| INFORMATION |
--- --- ---
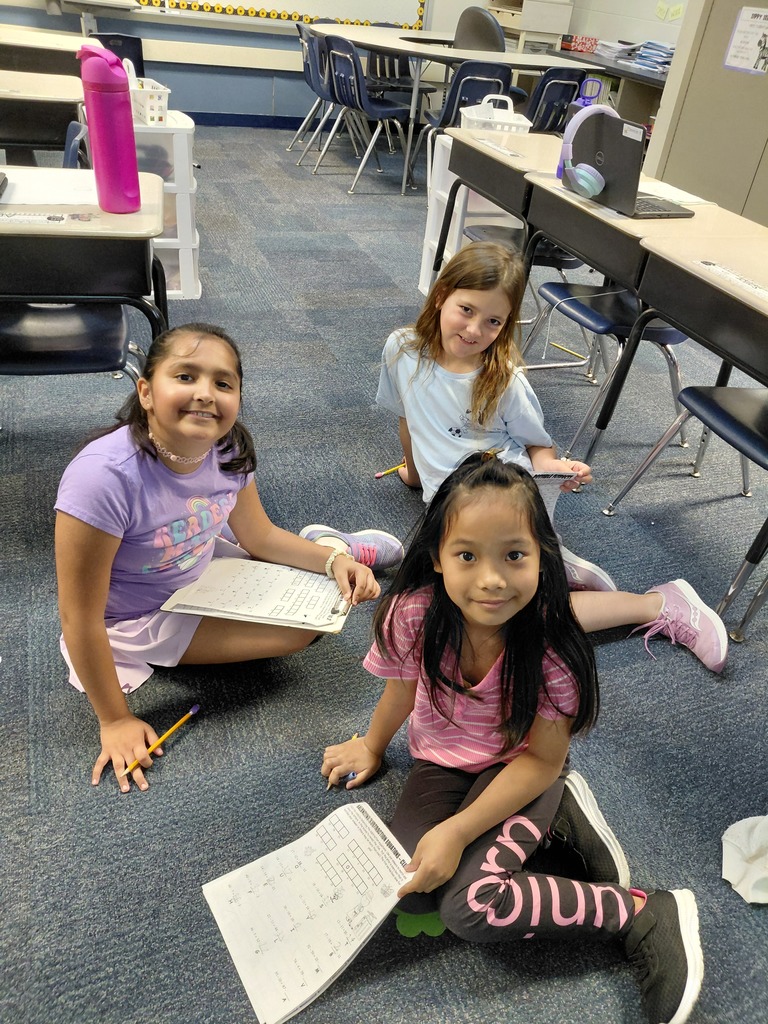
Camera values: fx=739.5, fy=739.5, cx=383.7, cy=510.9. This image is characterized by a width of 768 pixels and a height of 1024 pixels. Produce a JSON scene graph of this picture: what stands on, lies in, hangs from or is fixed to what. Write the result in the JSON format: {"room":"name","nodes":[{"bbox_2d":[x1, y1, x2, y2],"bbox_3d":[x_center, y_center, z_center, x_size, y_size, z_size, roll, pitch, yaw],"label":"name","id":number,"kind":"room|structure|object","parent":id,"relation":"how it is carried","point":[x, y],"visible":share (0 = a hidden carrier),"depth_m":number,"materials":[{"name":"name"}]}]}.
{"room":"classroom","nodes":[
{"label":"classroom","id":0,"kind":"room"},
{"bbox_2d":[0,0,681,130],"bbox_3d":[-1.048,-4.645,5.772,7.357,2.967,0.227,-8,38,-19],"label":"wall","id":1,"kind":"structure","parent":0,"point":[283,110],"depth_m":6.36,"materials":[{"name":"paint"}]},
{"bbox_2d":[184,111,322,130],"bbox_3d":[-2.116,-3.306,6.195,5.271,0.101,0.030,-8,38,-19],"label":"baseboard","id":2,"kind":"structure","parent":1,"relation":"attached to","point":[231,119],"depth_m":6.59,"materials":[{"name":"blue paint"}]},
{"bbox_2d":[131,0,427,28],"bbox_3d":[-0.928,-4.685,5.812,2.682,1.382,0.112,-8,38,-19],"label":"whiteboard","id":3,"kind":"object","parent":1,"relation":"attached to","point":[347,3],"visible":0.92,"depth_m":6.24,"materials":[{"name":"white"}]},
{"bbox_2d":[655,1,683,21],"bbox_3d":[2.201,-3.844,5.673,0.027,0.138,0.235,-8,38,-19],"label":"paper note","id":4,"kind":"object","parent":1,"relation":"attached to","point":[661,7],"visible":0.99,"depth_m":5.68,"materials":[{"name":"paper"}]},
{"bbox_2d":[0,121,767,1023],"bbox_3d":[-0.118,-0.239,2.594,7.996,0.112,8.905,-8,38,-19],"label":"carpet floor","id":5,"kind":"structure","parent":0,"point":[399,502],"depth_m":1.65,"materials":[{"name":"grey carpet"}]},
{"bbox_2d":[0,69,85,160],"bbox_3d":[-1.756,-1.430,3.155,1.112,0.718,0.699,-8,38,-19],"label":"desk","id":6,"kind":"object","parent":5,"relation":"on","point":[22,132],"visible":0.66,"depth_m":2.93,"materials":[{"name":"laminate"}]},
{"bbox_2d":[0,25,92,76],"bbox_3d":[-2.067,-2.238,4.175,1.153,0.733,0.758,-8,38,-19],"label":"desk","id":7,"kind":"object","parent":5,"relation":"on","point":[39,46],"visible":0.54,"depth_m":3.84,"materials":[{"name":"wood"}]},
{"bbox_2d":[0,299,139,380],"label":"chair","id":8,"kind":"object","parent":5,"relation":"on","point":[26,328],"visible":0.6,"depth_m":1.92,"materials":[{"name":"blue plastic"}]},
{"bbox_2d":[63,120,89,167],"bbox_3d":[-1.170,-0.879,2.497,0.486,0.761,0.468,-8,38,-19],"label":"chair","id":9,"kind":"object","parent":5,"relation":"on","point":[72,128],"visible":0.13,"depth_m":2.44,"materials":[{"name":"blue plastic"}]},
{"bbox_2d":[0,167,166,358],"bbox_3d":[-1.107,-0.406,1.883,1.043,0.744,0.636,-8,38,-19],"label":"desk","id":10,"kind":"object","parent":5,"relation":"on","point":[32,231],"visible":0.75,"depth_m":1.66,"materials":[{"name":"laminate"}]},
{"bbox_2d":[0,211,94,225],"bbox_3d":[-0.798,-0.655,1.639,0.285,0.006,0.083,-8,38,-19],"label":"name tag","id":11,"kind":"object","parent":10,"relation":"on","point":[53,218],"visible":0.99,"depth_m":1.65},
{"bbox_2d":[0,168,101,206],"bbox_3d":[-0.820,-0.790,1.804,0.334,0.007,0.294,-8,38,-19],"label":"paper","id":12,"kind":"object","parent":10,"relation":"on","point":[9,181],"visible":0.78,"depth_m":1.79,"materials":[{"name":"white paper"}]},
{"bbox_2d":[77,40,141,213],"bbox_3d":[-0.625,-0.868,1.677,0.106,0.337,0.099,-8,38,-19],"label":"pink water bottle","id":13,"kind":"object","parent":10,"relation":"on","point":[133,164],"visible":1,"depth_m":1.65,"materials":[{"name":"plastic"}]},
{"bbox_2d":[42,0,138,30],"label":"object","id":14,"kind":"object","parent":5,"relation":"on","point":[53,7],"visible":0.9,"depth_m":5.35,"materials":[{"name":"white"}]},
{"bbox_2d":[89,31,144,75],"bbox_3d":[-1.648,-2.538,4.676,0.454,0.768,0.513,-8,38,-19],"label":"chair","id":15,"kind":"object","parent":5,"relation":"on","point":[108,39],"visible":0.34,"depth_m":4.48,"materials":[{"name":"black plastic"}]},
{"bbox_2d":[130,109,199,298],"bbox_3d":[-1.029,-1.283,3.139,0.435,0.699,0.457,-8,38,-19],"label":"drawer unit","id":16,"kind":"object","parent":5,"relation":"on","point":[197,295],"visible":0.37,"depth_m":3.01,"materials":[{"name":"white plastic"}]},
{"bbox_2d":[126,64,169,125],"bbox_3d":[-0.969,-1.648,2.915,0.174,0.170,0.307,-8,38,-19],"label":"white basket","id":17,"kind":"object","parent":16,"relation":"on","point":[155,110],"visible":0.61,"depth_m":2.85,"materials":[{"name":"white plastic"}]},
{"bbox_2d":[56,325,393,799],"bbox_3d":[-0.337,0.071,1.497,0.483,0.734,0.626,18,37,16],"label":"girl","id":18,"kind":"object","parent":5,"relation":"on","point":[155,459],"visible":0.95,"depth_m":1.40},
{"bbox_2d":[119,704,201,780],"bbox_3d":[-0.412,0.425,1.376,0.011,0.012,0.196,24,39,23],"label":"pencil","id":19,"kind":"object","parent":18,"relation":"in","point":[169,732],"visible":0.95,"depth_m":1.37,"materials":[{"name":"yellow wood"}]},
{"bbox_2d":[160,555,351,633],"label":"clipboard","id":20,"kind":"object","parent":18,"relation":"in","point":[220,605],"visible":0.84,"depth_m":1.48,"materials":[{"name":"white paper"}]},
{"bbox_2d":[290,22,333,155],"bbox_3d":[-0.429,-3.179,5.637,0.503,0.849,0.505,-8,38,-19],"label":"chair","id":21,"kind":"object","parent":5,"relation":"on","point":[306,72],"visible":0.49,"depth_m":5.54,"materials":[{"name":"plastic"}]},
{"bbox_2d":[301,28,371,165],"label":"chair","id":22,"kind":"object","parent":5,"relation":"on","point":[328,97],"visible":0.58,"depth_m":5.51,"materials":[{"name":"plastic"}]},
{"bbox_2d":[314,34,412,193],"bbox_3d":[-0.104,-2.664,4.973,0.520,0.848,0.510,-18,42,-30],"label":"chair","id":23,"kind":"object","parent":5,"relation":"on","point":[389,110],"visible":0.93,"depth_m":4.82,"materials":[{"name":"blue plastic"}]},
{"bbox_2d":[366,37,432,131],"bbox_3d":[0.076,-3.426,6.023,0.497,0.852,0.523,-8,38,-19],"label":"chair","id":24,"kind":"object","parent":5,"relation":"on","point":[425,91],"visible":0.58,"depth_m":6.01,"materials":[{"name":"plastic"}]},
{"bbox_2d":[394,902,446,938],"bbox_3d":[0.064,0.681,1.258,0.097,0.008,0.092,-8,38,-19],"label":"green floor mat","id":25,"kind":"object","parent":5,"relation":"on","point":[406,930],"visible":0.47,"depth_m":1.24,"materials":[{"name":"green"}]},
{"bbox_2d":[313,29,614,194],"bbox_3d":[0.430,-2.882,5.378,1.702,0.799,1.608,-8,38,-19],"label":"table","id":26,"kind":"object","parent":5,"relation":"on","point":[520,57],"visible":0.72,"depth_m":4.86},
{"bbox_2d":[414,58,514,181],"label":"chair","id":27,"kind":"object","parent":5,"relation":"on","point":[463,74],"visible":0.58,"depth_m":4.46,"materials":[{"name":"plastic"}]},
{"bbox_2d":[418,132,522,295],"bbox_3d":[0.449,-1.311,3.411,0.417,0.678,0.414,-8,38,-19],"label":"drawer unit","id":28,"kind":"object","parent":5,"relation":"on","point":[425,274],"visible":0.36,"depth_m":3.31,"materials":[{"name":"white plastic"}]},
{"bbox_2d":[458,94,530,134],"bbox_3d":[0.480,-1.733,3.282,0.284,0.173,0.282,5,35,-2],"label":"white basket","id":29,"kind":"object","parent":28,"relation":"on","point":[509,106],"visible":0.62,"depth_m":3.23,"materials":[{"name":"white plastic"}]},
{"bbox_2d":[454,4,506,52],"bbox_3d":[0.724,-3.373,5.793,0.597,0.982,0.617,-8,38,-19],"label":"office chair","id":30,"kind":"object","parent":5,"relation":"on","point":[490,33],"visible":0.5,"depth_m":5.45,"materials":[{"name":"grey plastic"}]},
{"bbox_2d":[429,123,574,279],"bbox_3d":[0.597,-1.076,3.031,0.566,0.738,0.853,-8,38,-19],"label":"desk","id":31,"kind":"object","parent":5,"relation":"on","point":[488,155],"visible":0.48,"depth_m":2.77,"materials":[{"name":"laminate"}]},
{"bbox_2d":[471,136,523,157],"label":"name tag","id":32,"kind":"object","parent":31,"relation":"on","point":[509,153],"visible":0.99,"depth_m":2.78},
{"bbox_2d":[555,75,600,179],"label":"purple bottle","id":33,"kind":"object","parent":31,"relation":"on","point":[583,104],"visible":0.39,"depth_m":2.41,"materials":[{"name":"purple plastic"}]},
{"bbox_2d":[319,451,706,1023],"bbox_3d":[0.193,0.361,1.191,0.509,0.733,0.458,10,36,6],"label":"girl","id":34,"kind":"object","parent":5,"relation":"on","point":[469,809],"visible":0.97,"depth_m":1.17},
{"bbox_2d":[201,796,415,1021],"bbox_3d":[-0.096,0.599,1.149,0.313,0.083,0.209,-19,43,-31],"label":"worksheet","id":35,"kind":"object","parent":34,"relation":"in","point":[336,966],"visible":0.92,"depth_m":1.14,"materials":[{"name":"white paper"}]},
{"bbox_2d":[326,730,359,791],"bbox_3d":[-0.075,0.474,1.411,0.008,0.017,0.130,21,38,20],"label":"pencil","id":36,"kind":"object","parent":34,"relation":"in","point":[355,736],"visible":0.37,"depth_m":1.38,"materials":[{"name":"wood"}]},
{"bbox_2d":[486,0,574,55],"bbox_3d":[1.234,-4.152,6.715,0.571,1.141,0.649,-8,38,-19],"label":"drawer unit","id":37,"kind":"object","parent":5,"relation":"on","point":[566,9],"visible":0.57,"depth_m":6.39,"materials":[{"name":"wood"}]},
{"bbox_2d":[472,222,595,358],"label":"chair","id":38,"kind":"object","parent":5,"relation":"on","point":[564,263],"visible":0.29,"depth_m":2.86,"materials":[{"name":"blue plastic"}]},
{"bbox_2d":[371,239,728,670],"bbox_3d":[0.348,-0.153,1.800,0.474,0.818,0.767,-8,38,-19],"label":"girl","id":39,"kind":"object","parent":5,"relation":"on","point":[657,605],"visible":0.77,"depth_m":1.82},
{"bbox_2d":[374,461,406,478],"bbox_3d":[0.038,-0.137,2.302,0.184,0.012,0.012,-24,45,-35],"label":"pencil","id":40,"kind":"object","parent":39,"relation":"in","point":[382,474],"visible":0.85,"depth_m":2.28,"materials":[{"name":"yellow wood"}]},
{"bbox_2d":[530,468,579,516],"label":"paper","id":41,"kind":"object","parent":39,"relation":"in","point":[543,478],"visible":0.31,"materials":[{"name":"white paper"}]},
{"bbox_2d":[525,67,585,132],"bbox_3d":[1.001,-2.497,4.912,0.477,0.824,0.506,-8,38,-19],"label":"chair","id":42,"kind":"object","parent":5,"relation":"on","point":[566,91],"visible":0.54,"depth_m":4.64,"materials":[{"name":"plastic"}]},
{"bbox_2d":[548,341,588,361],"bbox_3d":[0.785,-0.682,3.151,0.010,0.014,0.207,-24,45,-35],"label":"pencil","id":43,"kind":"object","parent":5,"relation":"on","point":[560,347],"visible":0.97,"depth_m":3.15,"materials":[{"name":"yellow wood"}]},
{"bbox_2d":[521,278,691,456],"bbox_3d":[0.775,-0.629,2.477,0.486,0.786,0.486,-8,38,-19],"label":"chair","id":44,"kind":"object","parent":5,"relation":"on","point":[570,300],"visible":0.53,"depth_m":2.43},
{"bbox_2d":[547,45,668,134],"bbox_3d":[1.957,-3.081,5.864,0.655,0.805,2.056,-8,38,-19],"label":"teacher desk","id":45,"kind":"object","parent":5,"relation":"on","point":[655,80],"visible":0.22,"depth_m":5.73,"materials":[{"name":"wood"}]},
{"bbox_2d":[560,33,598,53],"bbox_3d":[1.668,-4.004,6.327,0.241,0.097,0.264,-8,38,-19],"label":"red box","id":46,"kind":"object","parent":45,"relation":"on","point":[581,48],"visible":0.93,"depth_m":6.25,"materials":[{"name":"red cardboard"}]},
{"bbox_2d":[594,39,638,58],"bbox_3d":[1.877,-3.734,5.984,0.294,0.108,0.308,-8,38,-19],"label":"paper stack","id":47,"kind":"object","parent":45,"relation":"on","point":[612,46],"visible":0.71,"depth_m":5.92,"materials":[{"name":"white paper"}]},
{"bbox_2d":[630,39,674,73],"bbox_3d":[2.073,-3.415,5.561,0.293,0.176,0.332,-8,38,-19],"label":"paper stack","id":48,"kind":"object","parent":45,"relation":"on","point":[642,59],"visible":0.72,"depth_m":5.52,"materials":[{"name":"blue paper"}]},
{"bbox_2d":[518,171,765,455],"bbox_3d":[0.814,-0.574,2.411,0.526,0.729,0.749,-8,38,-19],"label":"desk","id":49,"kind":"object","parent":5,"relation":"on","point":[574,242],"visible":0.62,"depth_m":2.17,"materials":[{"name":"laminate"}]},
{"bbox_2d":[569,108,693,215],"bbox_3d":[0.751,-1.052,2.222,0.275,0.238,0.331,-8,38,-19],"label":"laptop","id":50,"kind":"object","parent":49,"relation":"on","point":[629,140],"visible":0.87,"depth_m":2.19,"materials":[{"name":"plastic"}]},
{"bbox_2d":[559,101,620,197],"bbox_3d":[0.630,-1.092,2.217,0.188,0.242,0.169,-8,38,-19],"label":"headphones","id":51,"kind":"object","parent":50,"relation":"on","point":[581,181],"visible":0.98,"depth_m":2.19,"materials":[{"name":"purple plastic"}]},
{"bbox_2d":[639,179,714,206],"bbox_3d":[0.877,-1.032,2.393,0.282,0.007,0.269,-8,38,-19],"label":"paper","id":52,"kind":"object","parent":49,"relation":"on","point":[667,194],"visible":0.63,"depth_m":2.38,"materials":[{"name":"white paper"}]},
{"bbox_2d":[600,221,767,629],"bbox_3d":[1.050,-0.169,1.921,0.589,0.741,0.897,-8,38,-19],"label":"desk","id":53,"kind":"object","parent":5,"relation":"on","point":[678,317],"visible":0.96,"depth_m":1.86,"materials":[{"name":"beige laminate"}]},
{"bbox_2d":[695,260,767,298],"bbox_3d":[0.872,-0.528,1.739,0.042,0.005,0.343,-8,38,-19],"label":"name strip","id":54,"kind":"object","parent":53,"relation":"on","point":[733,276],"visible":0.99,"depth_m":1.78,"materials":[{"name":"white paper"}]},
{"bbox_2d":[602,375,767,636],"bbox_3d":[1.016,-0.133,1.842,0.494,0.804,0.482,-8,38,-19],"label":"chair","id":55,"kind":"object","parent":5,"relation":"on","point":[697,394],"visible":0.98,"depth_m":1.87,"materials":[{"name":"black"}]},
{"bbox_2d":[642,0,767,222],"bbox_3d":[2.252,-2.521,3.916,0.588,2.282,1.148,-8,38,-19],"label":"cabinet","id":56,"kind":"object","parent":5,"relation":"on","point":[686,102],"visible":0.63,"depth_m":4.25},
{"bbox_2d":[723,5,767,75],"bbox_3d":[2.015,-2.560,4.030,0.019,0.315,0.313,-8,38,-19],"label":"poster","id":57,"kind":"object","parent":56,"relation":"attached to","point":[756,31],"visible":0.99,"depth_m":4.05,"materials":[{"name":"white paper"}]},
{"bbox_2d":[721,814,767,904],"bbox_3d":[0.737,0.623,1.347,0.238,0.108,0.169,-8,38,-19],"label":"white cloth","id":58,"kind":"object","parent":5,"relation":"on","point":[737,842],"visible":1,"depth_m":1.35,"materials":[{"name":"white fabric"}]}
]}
--- --- ---
| EXERCISE OBJECTIVE |
Above are entries; state the number of lines among them that contain "wood", and nothing else.

| ANSWER TO THIS EXERCISE |
7